A computational and pedagogical workshop

I put “deep” in scare quotes but really, all three words should have quotes around them—”deep” “textual” “hacks”—because all three are contested, unstable terms. The workshop is hands-on, but I imagine we’ll have a chance to talk about the more theoretical concerns of hacking texts. The workshop is inspired by an assignment from my Hacking, Remixing, and Design class at Davidson, where I challenge students to create works of literary deformance that are complex, intense, connected, and shareable. (Hey, look, more contested terms! Or at the very least, ambiguous terms.)
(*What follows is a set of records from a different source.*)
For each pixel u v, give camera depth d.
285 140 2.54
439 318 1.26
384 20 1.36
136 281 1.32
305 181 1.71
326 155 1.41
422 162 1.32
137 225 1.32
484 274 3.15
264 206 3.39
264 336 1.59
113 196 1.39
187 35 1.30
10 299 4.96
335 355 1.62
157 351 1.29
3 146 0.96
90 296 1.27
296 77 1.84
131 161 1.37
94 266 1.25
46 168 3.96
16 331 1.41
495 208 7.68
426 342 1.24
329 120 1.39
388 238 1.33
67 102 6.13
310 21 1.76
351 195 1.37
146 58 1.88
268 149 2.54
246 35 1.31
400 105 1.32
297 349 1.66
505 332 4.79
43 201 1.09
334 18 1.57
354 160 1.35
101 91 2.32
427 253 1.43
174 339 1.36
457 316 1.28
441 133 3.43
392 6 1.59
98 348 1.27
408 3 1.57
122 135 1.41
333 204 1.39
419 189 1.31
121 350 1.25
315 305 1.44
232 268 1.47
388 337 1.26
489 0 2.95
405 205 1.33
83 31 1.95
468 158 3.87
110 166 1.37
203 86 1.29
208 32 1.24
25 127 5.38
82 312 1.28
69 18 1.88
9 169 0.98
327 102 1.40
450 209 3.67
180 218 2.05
We don’t have much time for this workshop. In this kind of constrained setting I’ve found it helps to begin with templates, rather than creating something from scratch. I’ve also decided we’ll steer clear of Python—what I’ve been using recently for my own literary deformances—and work instead in the browser. That means Javascript. Say what you want about Javascript but you can’t deny that Daniel Howe’s RiTA library is a powerful tool for algorithmic literary play. But we don’t even need RiTA for our first “hack”:

What’s great about “Taroko Gorge” is how easy it is to hack. Dozens have done it, including me. All you need is a browser and a text editor. Nick never explicitly released the code of “Taroko Gorge” under a free software license, but it’s readily available to anyone who views the HTML source of the poem’s web page. Lean and elegantly coded, with self-evident algorithms and a clearly demarcated word list, the endless poem lends itself to reappropriation. Simply altering the word list (the paradigmatic axis) creates an entirely different randomly generated poem, while the underlying sentence structure (the syntagmatic axis) remains the same.

The next textual hack template we’ll work with is my own:

This little generator is essentially half of @_LostBuoy_. It generates Markov chains from a source text, in this case, Moby-Dick. What’s a Markov chain? It’s a probabilistic chain of n-grams, that is, words. The algorithm examines a source text and figures out which word or words are likely to follow another word or other words. The “n” in n-gram refers to the number of words you want the algorithm to look for. For example, a bi-gram Markov chain calculates which pair of words are likely to follow another pair of words. Using this technique, you can string together sentences, paragraphs, or entire novels. The higher the “n” the more likely the output is to resemble the source material—and by extension, sensible English. Whereas “Taroko Gorge” plays with the paradigmatic axis (substitution), Markov chains play along the syntagmatic axis (sentence structure). There are various ways to calculate Markov chains; creating a Markov chain generator is even a common Intro to Computer Science assignment. I didn’t build my own generator, and you don’t have to either. I use RiTA, a Javascript (and Processing) library that works in the browser, with helpful documentation.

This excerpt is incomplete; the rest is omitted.